Nikkor Z 400mm F2.8 TC VR S announced: $14,000 high-performance super-telephoto lens includes new anti-reflection and AF technology
posted Wednesday, January 19, 2022 at 12:01 AM EDT
After announcing the development of the Nikkor Z 400mm F2.8 TC VR S in October, alongside the Nikkor Z 100-400mm F4.5-5.6 VR S and 24-120mm F4 S lenses, Nikon has fully revealed its new exotic super-telephoto prime lens, including release details, pricing and specs.
The Nikkor Z 400mm F2.8 TC VR S is well-suited for sports, action and wildlife photography, making it a perfect, albeit pricy, companion to Nikon's new flagship mirrorless camera, the Nikon Z9. 'Nikon's engineers continue to bring new and exciting advancements to image creators and working professionals. Immediately following the extraordinary response to the Z 9, the NIKKOR Z 400mm f/2.8 TC VR S lens features the latest technologies resulting from our expertise in optical engineering,' said Jay Vannatter, Executive Vice President, Nikon Inc. 'The customers for this lens often find themselves in situations where there is no second chance to get a shot; this lens takes full advantage of new technologies made possible by the Z mount and gives professional shooters an edge to capture the decisive moment with remarkable image quality, under any kind of light.'
Unlike Nikon's most recent 400mm F2.8 telephoto lens for the Nikon F mount, the 400mm F2.8E FL ED VR AF-S, the new Nikkor Z 400mm F2.8 TC VR S lens includes a built-in 1.4x teleconverter, like the Nikon 180-400mm F4E TC1.4 FL ED VR AF-S, which increases its focal length to 560mm with a still-fast F4 maximum aperture. This extra reach will be a boon for wildlife photography, in particular. It's also very convenient to increase the focal length with the flip of a switch, rather than needing to attach a separate teleconverter. The lens does accept Nikon's 1.4x and 2x teleconverters, by the way, extending the maximum reach to 784mm and 1120mm, respectively.
Despite building in a teleconverter, the Nikkor Z 400mm F2.8 is the lightest lens of its type. It weighs 2,950 grams (6.5 lbs), which is about two pounds lighter (20%) than the aforementioned 400mm F2.8E FL ED VR lens. The lens is 380mm (15") long, and its max diameter is 156mm (6.2"). The lens accepts 45mm filters using the slip-in filter holder.
The 400mm F2.8 TC VR S incorporates two fluorite elements to keep its weight down. In total, the lens features 25 elements in 19 groups, including 2 ED glass elements, a super-ED glass element, and an SR lens element. The lens body is constructed with a magnesium alloy body and includes robust weather sealing around its movable parts and the rubber gasket.

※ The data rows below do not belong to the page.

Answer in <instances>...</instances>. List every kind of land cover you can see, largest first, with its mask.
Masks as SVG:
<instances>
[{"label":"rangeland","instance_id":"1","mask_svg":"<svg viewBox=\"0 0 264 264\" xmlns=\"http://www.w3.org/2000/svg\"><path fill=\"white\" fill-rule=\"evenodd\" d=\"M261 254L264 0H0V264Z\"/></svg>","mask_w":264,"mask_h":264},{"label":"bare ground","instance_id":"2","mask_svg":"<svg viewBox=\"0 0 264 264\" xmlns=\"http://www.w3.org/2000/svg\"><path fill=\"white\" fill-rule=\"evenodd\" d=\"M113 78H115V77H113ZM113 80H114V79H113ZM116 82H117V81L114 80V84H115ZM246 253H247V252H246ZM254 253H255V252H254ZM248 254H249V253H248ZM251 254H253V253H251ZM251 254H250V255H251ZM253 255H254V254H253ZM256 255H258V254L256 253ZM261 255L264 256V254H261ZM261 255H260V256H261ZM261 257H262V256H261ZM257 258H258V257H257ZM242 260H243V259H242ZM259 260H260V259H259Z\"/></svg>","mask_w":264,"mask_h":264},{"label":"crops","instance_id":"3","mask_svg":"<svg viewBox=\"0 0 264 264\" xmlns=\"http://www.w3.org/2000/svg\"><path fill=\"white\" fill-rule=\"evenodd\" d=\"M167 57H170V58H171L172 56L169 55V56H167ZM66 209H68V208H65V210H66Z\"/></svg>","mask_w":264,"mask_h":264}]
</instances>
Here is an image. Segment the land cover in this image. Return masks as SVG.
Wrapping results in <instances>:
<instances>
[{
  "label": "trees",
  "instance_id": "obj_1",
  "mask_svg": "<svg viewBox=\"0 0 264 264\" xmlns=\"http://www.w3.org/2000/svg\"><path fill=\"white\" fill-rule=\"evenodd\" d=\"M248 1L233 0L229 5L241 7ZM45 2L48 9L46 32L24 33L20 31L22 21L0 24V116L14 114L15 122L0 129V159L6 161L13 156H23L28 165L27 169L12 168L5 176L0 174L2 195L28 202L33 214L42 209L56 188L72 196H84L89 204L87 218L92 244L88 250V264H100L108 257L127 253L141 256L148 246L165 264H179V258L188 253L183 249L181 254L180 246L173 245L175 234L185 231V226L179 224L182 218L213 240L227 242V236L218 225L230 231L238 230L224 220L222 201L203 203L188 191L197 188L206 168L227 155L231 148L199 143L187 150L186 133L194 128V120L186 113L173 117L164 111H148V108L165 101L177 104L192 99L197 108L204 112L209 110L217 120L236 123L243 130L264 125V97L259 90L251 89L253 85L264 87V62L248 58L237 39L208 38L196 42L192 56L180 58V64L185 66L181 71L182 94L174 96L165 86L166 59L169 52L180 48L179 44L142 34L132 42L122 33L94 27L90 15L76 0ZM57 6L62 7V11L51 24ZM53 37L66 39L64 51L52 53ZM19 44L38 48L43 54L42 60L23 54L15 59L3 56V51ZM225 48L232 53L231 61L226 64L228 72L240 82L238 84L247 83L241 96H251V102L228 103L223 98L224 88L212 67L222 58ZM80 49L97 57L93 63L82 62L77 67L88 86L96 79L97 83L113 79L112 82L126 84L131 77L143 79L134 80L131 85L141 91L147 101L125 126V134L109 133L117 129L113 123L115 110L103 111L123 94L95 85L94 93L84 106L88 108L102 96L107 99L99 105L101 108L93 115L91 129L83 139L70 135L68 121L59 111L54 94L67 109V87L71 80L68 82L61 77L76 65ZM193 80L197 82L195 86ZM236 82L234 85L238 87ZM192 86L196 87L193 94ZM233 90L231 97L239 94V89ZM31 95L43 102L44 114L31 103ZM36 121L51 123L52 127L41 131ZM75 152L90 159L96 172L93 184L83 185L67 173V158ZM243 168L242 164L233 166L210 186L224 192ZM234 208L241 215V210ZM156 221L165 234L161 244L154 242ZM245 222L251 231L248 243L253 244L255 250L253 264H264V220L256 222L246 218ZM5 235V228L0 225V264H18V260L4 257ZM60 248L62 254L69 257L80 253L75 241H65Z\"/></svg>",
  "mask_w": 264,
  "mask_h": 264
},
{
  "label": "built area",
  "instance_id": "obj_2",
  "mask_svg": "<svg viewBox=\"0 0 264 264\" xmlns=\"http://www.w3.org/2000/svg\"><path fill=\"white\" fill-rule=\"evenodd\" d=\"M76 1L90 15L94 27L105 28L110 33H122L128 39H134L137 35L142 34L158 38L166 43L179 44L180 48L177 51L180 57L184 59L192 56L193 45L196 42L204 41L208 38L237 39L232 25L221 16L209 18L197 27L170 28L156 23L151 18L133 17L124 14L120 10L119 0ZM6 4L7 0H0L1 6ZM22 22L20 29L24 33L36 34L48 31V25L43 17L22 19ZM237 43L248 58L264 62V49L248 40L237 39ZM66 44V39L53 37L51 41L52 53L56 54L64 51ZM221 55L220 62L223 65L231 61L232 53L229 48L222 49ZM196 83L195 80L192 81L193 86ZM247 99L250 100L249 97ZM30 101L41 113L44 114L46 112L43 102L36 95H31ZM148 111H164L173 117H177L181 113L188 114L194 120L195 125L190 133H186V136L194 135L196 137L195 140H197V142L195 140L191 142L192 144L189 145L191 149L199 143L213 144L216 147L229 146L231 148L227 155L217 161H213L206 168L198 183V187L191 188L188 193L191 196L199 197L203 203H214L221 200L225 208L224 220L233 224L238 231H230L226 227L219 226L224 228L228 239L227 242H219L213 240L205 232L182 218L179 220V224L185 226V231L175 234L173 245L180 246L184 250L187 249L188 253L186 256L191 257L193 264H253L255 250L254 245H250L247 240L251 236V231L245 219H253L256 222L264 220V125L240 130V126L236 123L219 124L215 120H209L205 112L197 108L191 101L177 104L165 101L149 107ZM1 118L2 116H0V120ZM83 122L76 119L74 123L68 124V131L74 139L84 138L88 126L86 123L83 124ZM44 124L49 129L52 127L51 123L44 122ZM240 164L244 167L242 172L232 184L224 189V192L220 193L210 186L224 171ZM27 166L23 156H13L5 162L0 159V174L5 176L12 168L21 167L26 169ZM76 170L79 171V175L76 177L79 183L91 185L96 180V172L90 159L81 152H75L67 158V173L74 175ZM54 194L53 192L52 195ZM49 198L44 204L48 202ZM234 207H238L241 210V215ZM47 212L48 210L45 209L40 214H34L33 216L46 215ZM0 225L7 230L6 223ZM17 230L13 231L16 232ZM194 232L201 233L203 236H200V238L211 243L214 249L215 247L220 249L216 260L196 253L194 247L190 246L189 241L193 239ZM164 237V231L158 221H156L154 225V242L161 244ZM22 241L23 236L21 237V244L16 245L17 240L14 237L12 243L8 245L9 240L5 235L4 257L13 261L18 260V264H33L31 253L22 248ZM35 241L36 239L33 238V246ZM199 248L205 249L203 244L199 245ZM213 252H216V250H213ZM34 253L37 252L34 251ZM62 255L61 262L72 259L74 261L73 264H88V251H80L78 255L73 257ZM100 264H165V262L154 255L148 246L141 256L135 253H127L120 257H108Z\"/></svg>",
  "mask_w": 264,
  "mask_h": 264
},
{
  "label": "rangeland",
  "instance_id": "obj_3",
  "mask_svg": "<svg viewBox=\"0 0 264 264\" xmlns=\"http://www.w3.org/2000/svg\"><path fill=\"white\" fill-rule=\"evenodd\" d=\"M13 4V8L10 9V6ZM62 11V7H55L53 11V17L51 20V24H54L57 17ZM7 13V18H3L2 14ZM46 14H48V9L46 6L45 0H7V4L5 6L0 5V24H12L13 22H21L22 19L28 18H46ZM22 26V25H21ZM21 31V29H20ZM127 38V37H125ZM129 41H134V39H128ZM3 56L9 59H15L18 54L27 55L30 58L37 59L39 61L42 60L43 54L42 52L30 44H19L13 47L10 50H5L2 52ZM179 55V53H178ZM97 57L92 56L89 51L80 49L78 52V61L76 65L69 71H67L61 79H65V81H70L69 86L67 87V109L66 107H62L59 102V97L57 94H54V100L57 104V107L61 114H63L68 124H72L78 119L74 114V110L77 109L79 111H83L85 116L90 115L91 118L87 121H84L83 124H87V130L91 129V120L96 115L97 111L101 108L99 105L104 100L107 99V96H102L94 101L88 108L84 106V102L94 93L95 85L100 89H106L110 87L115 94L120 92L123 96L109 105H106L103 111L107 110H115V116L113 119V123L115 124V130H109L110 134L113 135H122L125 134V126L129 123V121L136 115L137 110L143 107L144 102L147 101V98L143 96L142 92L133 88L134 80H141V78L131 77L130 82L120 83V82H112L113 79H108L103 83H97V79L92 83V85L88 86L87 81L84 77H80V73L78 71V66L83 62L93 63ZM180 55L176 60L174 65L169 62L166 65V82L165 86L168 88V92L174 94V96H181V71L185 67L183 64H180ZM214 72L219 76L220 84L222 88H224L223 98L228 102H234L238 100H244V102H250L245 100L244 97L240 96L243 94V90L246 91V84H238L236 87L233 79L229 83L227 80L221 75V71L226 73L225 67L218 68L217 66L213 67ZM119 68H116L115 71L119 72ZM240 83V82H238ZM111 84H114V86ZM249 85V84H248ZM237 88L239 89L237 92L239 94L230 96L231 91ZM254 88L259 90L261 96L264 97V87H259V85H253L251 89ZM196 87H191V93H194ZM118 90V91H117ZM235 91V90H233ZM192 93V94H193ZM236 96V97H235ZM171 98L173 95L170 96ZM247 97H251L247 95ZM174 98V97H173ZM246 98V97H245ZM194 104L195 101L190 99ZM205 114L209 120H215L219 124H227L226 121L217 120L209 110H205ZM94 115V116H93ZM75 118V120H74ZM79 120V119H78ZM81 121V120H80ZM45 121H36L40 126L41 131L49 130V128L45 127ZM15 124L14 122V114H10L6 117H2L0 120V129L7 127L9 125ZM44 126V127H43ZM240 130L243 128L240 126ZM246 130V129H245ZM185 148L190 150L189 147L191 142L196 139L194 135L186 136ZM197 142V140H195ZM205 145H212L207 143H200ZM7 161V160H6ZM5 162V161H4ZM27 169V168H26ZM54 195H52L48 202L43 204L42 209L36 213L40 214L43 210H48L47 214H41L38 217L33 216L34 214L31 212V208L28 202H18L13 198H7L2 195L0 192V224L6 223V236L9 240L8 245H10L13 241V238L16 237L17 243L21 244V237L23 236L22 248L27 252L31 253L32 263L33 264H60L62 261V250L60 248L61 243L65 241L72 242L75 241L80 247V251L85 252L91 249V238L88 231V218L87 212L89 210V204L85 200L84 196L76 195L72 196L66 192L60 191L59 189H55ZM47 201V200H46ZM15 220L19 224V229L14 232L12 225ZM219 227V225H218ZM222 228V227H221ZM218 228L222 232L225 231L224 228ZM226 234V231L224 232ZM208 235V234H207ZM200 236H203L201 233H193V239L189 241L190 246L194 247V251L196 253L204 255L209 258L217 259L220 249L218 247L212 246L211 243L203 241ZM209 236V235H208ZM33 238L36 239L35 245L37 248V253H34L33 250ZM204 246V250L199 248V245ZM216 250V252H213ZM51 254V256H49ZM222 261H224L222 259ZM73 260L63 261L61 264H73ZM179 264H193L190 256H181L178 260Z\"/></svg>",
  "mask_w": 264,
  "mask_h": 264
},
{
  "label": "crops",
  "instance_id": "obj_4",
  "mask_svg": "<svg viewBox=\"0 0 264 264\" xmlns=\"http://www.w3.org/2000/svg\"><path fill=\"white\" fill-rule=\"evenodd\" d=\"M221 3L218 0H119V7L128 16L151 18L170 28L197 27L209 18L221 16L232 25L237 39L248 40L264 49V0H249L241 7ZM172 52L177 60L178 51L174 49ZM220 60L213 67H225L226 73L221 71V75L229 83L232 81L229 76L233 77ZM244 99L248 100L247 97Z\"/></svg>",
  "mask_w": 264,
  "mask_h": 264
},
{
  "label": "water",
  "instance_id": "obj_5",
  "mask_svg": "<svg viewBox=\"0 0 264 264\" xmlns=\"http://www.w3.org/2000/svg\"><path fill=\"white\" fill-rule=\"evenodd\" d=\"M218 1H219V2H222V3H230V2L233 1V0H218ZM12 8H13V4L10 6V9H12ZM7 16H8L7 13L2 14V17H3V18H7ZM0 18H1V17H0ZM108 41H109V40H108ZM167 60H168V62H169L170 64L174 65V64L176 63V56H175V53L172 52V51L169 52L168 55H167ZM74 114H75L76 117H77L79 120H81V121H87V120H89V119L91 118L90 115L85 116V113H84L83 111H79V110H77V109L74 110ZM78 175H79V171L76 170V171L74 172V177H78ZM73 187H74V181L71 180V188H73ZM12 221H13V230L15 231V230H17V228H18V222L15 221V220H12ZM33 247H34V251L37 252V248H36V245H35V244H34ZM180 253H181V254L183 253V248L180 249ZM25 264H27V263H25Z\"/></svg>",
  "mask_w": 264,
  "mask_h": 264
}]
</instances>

The lens also includes a newly developed Meso Amorphous Coat, which Nikon says offers the best anti-reflection performance in Nikkor lens history. Nikon says, 'Regardless of the directions of incident light, this advanced new coating offers an anti-reflection effect that's superior to that of Nano Crystal Coat, greatly suppressing ghosting and flaring caused by incident light from various directions.'
That isn't the only technology making its debut in the Nikkor Z 400mm F2.8 lens. The lens also includes the new Silky Swift Voice Coil Motor (SSVCM), enabling high-speed, accurate autofocus performance with nearly silent operation. The new system is designed to move large lens elements with greater precision. The SSVCM works with a new guide mechanism that allows the lens elements to move smoother and more accurately.
The lens has built-in Vibration Reduction (VR) that promises up to 5.5 stops of compensation, even when using the built-in teleconverter. Synchro VR is available when the lens is paired with the Nikon Z9. The lens also includes a control ring, in typical Nikkor Z fashion, and a new Fn Ring that allows the user to recall a focus position using the Memory Recall function quickly.
The Nikon Nikkor Z 400mm F2.8 TC VR S lens will be available in late February for a suggested retail price of $13,999.95. This is $2,000 more than the Sony 400mm F2.8 G Master lens and the Canon RF 400mm F2.8, although neither of those lenses incorporate a built-in 1.4x teleconverter and the Canon lens uses the same optical formula as the most recent Canon 400mm F2.8 lens for the EF mount.